Can you really end back pain with these simple back pain exercises? Read on to find out step by step exercises you can do at home to end back pain once and for all.
You are not alone when it comes to back problems. Did you know that at some point 80% of Americans suffer from some type of pain in their back? With that in mind, the 3 easy to follow back pain exercises below will give you the pain relief you have been looking for.
So what causes back pain in the first place?
The vast majority of pain in the lower back is caused by decrease strength in the core muscles that support the lower spine. The idea here is if you strengthen those core muscles, you reduce the stress on your lower back and your back pain will go away.
BEFORE you begin these exercises to strengthen your back , it is very important that you keep your abdominal muscles tight throughout the workout.
ALSO remember to breathe normally, DO NOT hold your breath at any point during the workout.
Side
Plank Exercise - Builds strength and
endurance in your core. It is ideal for keeping the lower back secure
and protected during movements that require the hips and back.
How
to do Side Plank Exercise:
Lie on your left side place elbows directly under shoulders. Tighten your abs while lifting your hips off the floor. Keep neck aligned with spine and hips square. Hold for 30 seconds then lower hips back to floor. Repeat 3 times on each side
Back Extension ?Good for strengthening lower back muscles.
How to do Back Extension:
Lie face down, legs together and stretched out, arms bent with hands behind neck, head and neck in a neutral pose. Lift the upper body (chest, shoulders) off of the ground (exhaling as you do this action). Go as high as comfortable and keep position for 2 seconds. Breathe in and slowly return to the starting position. This completes one rep. Do 3-5 reps and increase when you get stronger to a maximum of 10 reps.

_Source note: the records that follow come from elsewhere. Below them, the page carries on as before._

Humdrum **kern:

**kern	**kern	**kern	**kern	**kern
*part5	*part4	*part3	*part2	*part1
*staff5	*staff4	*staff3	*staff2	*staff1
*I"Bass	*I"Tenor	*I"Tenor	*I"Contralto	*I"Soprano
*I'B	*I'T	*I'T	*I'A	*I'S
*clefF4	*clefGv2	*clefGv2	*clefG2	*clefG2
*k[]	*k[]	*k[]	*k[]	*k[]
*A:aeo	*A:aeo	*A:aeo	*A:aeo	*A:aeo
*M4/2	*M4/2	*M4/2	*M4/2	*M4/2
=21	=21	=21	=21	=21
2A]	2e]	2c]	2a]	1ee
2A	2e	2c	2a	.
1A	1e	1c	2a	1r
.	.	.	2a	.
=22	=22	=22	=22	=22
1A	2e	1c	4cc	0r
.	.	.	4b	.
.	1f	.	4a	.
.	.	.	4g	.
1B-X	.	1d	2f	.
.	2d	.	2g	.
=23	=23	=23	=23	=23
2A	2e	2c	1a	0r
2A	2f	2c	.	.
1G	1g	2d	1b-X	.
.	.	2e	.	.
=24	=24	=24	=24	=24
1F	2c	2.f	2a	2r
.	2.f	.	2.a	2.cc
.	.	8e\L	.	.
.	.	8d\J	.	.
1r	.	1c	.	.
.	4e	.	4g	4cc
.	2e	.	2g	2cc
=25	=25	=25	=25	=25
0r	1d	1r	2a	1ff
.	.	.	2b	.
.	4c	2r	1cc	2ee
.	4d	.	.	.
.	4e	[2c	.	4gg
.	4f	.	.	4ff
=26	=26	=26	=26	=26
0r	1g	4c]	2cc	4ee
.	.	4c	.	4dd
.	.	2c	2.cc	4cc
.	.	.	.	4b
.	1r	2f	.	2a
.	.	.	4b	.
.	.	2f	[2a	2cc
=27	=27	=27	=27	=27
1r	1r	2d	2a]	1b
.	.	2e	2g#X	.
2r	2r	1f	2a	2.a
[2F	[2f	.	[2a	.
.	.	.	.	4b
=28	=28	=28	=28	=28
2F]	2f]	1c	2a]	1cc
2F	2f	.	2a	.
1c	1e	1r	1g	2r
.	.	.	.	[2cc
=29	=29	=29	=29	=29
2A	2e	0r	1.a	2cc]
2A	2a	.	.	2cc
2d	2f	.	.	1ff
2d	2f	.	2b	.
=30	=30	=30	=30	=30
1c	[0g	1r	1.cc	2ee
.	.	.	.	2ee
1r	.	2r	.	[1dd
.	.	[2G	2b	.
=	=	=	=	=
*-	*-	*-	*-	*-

Pelvic Tilt - If you have poor posture or suffer from muscle atrophy this exercise will help to stabilize your spine.
How to do Pelvic Tilt:
Lie on your back with feet flat on the floor and knees bent. Loosen up your spine muscles, press your back flat against the floor while contracting your abdominal and buttock muscles, and. This exercise will angle your hip forward. When your back is completely flat , maintain the pose for 10-15 seconds. Start with 3 reps then increase by one rep every other day until you reach a maximum of 12 reps.
These back pain exercises will get you started on the path to being permanently PAIN FREE.